CNN Wire Staff
Cairo, Egypt (CNN) - Egyptian President Hosni Mubarak stepped down Friday and handed over power to the military, his nearly three decades of iron rule ended by a groundswell of popular protests that began January 25.
In a somber one-minute announcement on state television, Vice President Omar Suleiman announced Mubarak's resignation and said the Supreme Council of the Armed Forces will "run the affairs of the country."
As Suleiman spoke, deafening cheers erupted among tens of thousands of Egyptians who thronged the streets of Cairo. It was a moment they had sought throughout long, often tense days of demonstrations - some of them violent - that demanded Mubarak's departure.

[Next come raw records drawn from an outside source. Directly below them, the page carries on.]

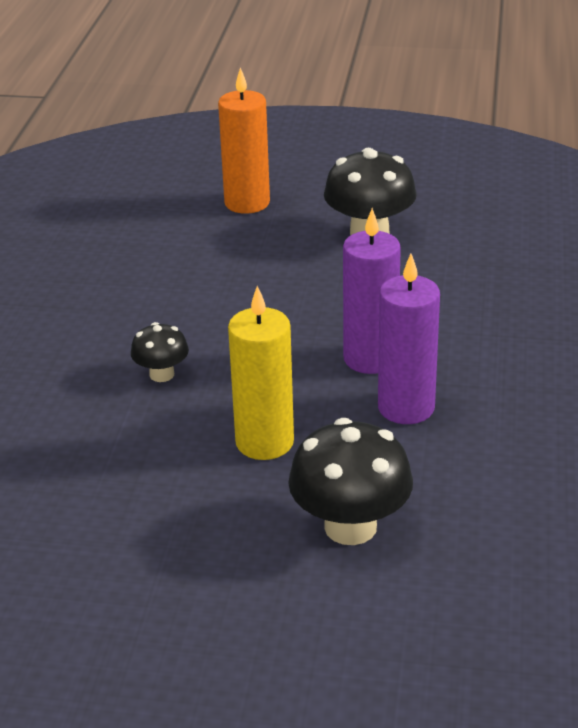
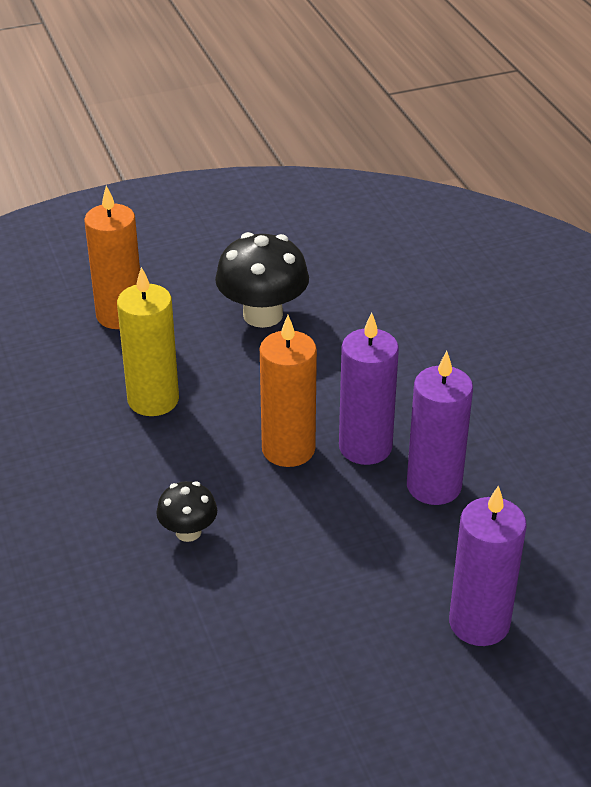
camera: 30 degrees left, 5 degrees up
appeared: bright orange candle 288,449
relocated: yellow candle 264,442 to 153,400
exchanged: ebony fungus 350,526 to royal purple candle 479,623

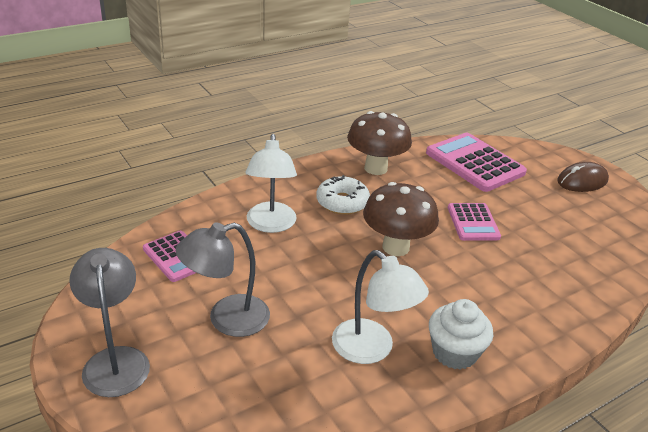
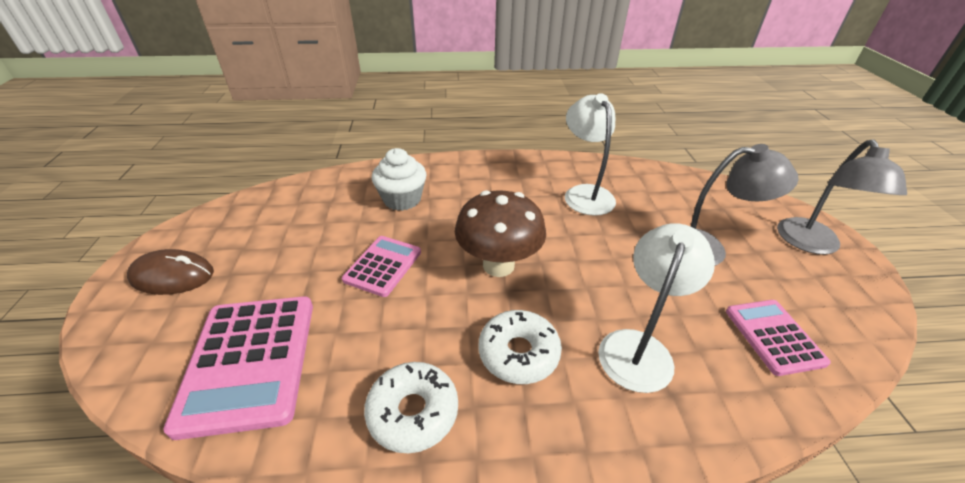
camera: 150 degrees left, 5 degrees up
relocated: pure white fairy cake 454,352 to 402,199
exchanged: dark brown fungus 375,168 to pure white doughnut 413,412

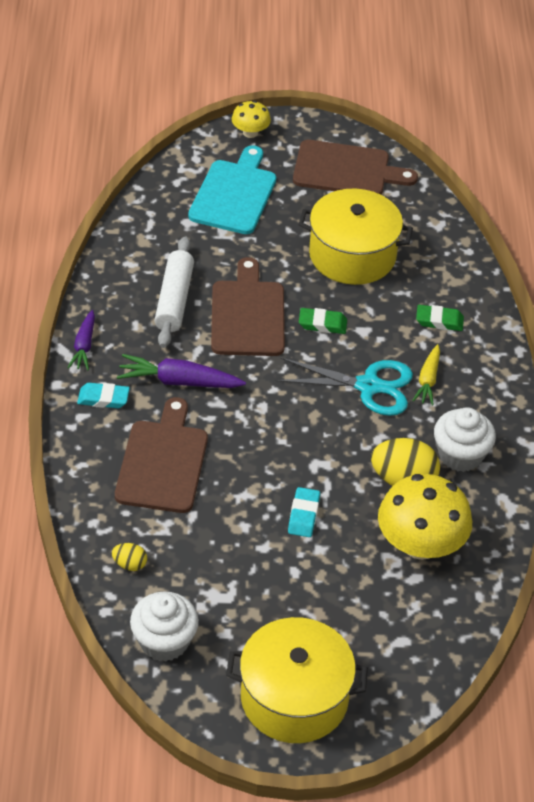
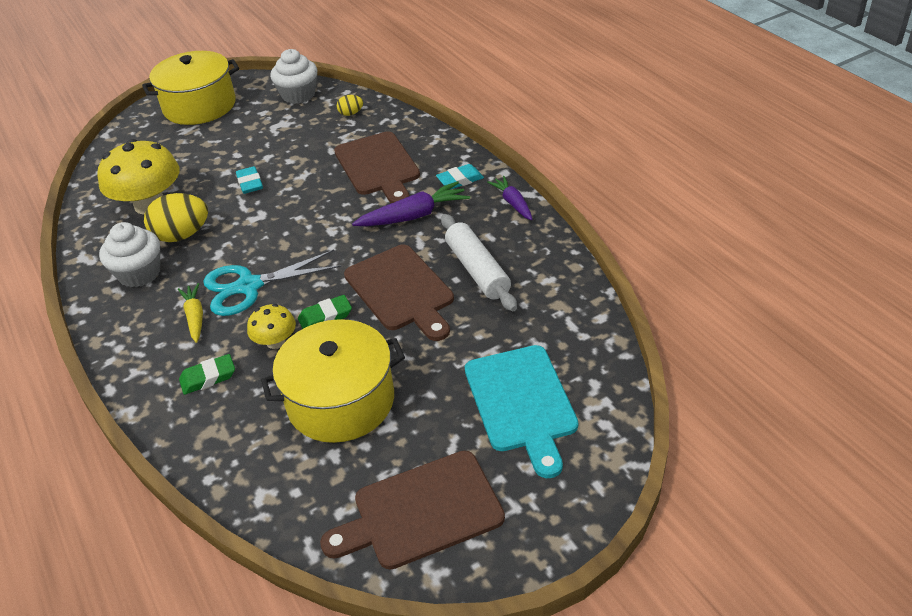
camera: 155 degrees right, 5 degrees down
relocated: yellow fungus 250,132 to 275,342

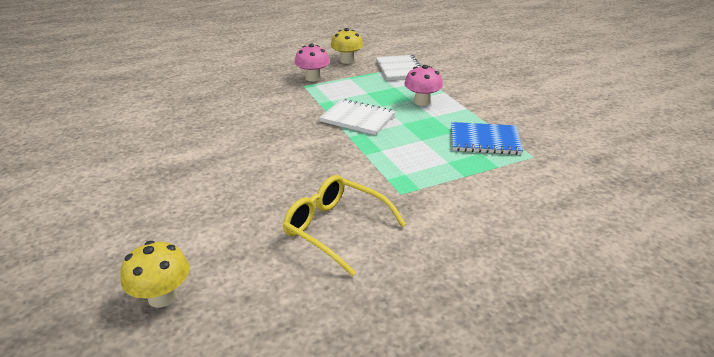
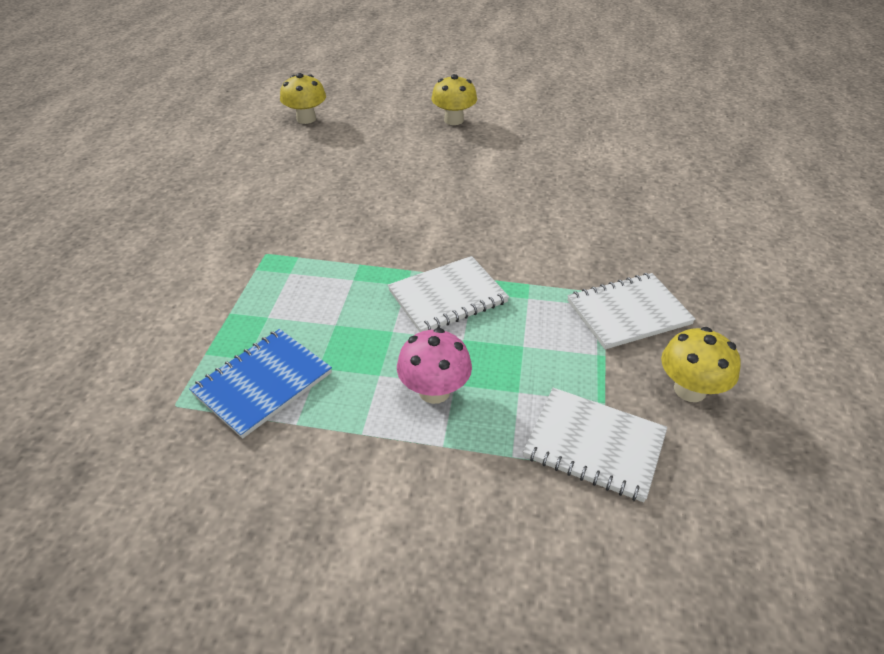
camera: 125 degrees right, 10 degrees up
missing: yellow eyeglasses 335,229
appeared: yellow fungus 454,120
exchanged: rosy fungus 313,78 to pure white exercise book 628,313

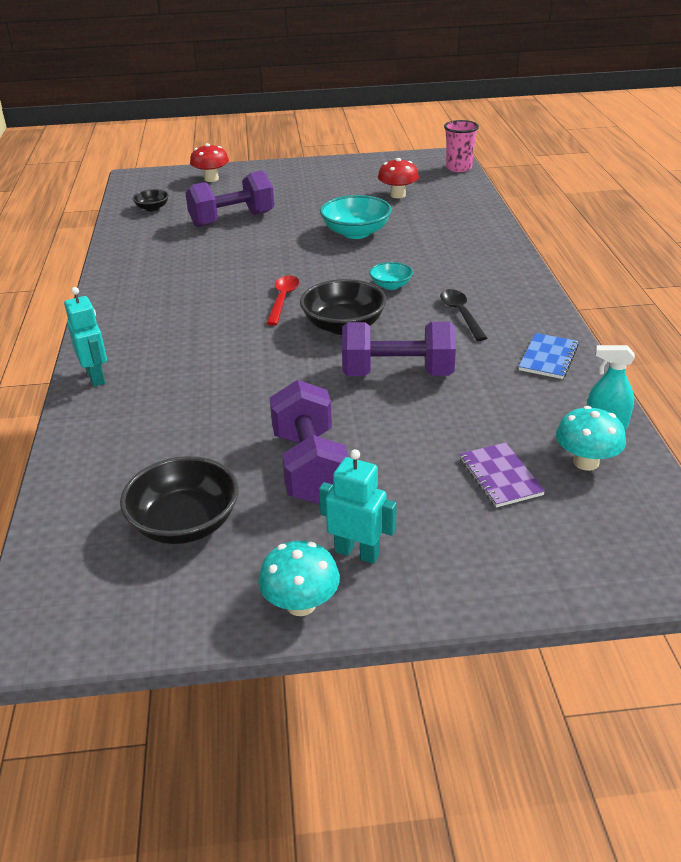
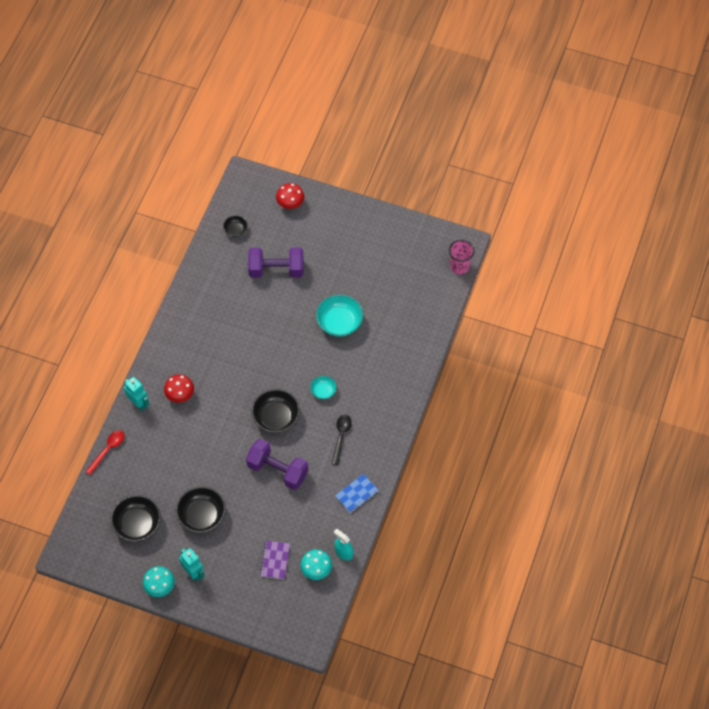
camera: 25 degrees right, 25 degrees up
relocated: red spoon 283,299 to 108,450; red fungus 398,195 to 180,395
exchanged: royal purple free weight 309,467 to ebony serving bowl 202,516
spun: teal robot 96,377 = 138,403 45 degrees counterclockwise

It was also a moment that many in the Arab world's powerhouse nation had not dared contemplate.
Chants of "Egypt is free!" and "God is great!" rose from the crowds, dizzy in the honeymoon of their success. Some waved Egyptian flags; others honked horns; still others set off fireworks as they savored the scene.
Two major bridges over the Nile River resembled congested parking lots, and partiers packed streets throughout Cairo. The state-run Middle East News Agency said some people had passed out from joy and others had suffered heart attacks.
"It was a sense of liberation for me, for every Egyptian," said opposition leader Mohamed ElBaradei. "For the first time, Egypt has a chance to be democratic, to be free, to have a sense of dignity, of freedom. So it's amazing. It's just like something we never experienced in our lifetime."